The trend is quite different in other media, however. Some print magazines are actually growing circulation. Runners World, for example, has added 200,000 subscribers in the last three years. In some emerging overseas markets, even newspapers are quite healthy. Also, while network television viewership is declining, some cable outlets are growing nicely.

This means you need to consider the audience you’re trying to reach and match it to the media you choose. Older customers can still be served effectively through mainstream media, while the under-30 age group requires a very different approach.

Segmentation also applies to interests. Technology enthusiasts have moved swiftly to the Web, a trend that has been dramatized by the collapse of many consumer electronics and corporate IT publications. However, traditional lifestyle media such as cooking, travel and fashion are holding up quite well. A big reason is that people interact differently with these products. Topics that are news- or transaction-driven migrate more quickly online than those that emphasize aesthetic appeal. The last time I checked, Brides magazine was still thick with ads.

You Are the Media

The more intriguing opportunity for marketers is to become the media. As I noted last week, search engines don’t have brand loyalty. The rise of super-bloggers like Michael Arrington and Robert Scoble demonstrate that trusted brands can grow quickly online. Regular readers may be tired of hearing me say this, but if you aren’t optimizing all of your business communications for search, you aren’t doing your job.

Google is now people’s first stop for information and insight on nearly every imaginable product.
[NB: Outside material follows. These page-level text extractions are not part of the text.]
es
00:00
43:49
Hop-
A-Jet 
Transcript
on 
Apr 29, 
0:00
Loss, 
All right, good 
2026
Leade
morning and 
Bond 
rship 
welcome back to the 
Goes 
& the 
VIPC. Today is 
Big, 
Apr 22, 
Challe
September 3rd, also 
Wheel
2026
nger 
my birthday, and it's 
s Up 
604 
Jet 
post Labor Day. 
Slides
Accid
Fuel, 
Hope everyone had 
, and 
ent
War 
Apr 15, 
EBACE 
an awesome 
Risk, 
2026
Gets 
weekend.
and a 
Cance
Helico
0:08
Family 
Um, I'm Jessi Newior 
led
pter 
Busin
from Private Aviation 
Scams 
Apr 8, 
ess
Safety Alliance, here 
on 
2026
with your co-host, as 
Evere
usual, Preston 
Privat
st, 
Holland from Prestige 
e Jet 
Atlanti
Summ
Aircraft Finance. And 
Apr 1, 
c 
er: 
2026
You can gain an unnatural advantage over even very large media brands by understanding which keywords bring people to your site and then optimizing around those terms. This is what I mean by “you are the media.”

But it isn’t just you. Other trusted brands are emerging online and those people can also be influenced to drive home your message. Using the right keywords in your communications to these new influencers can help drive your brand’s awareness through search. Sometimes you want to drive traffic to your own website, but at other times you may prefer the endorsement of a trusted third party. Again, the key factor is search optimization. Online media rely far more heavily on search visibility and external links than circulation lists. Use the same tools they use and you can piggyback on their success with astonishing speed.